The Nightmare That Is KERS

Alex CowleyCorrespondent IMay 5, 2009

Sometimes F1 confuses me. Recent examples would be the recent steward interventions, the introduction of the winner takes all points system, and Max Mosley's recent assurances that F1 does not need Ferrari.

Yet sometimes F1 downright aggravates me and leaves me begging the question why almost an entire series filled with some of the biggest car companies in the world cannot get one component of a car right? Why has KERS been such a problem?

On one hand the issue seems fairly obvious, it's a question of weight. Weight affects everything in motorsport, decreasing acceleration, braking power and putting more strain on the engine and tyres. The KERS equipment is a weighty device which adds considerable ballast to a finely balanced rather edgy machine.

Therefore, KERS is a piece of kit that must not only be designed to save weight but also not effect the balance and speed of the car.

Not only this, but is the development of KERS is seen as an important step in the direction of energy conservation. F1 is at the forefront of developing KERS for all forms of motorsportand transport and this continues on from the recent messages F1 has been sending out about the importance of looking after the enviroment, so far with Honda and the "earth" car. However, the pinnacle of motorsport has been unable to balance KERS and performance.

One way the teams have tried to combat the drawbacks of KERS is to shed weight off the drivers. Over the winter only the wiry Kazuki Nakajima gained weight. This weight reduction has turned F1 drivers effectively into motorised jockeys but failed it seems to solve the weight issue.

However this does not seem to be the crux of the KERS problem. Surely it's the performance (or mainly lack of) thus far during the race weekends.

Of the nine teams planning to run KERS this year only four teams have done so, and only three of which have run KERS on both cars. This hardly encourages the smaller teams to introduce KERS. However, while the small turnout for KERS has been an issue, its relative lack of performance has been a hammer blow.

KERS is designed to give a 6.7 second boost of power to the engine of the car per lap. It uses up the excess energy from the brakes in order to recharge a cell to provide the engine with this power. Therefore, this gives a car kitted with KERS a significant advantage at the start of a race or when attempting a pass on a long straight. However, so far this supposed advantage has not offset the overwhelming problems.
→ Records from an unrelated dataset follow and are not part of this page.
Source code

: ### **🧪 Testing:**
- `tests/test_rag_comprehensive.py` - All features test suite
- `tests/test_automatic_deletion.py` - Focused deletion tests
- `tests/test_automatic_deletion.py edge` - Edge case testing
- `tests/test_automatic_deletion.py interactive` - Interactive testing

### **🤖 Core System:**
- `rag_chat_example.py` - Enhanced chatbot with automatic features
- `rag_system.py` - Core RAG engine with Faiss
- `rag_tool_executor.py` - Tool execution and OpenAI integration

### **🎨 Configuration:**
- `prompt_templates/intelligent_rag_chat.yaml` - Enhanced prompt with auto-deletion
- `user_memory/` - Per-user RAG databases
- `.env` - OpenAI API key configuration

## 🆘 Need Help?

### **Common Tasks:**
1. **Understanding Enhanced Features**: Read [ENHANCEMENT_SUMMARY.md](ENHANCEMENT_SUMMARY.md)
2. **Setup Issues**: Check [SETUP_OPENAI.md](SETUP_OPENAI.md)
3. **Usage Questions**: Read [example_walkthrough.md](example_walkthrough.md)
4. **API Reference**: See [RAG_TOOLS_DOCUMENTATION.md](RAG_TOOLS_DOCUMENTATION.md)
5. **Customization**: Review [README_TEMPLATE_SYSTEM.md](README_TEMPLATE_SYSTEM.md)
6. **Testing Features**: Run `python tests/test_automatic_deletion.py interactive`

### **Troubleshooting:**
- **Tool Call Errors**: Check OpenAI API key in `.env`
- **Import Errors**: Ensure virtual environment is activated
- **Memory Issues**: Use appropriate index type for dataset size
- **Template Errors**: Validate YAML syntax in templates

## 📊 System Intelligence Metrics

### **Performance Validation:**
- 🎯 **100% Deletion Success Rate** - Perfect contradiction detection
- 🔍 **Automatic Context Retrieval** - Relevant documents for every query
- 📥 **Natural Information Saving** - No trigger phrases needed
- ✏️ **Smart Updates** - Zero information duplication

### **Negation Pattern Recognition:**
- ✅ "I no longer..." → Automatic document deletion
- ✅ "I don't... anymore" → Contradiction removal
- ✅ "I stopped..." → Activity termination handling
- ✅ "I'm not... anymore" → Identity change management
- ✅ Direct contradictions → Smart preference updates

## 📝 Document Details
Ferrari have had a disastrous time with KERS, with the failure in Malaysia on Kimi Raikkonen's car being the "highlight." Furthermore they've seen very little performance advantage with the exception of the increased acceleration at the start. Thus far Ferrari is averaging less than a point per race this season.

Indeed Ferrari's strongest weekend was arguably when they didn't use KERS, in China, when Massa was running well in the points before reliability problems cost him.

Of the other three teams that have used KERS only McLaren have seen a net gain. Renault have been solidly mid-pack thus far and BMW-Sauber have struggled with the weight issue so much that Robert Kubica has been unable to effectively use KERS at all.

So it's 1/10 for effort by F1, but what do you expect when it comes to alternative technology and the automobile industry?

I'm not trying to accuse anybody of anything but the fact that the collective might of Ferrari, BMW-Sauber, and Renault which spend millions on development cannot fashion the KERS technology is astounding.

Certainly its seems recent performance has severely hampered the attractiveness of KERS. So far there has been very little interest from the other teams.

Brawn were never going to introduce KERS this season, Force India have given up developing KERS to focus on aero performance, and the introduction of the Williams fly-wheel system has no arrival date. And don't even contemplate going into the quagmire that is Toyota.

I'm not blaming the independant teams for the lack of KERS in F1, but the powerful manufacturers especially Ferrari, Toyota, and Red Bull that either have failed to construct a reliable KERS system or find a balance have been the main source of the problem.

Ask these guys to perform miracles of aero design and they do so. Ask them to create a KERS system and suddenly they're stumped.

At the present moment only three teams will be running KERS in Spain this weekend, of which only McLaren have been able to run a successful KERS programme.

So KERS has been a failure thus far, but it is not just down to the development and implementation of KERS. The surprise is that KERS has been introduced so gradually.

Again it feels that F1 is dragging its collective heals on the subject of KERS and energy and while F1 is prepared to colour their cars or tyres green to create a theoretical "eco" message, when it comes to reality they have been severely lacking in enthusiasm.

Why was KERS not implemented from the start? why did the FIA not increase the weight restrictions? (they have now, albeit from 2010 onwards). Why with the European season about to commence has the dawn of KERS still not materialised?

Put simply its a combination of poor performance, a lack of effort on all sides and general lack of implementation. The downfall of KERS it seems is that nobody cares.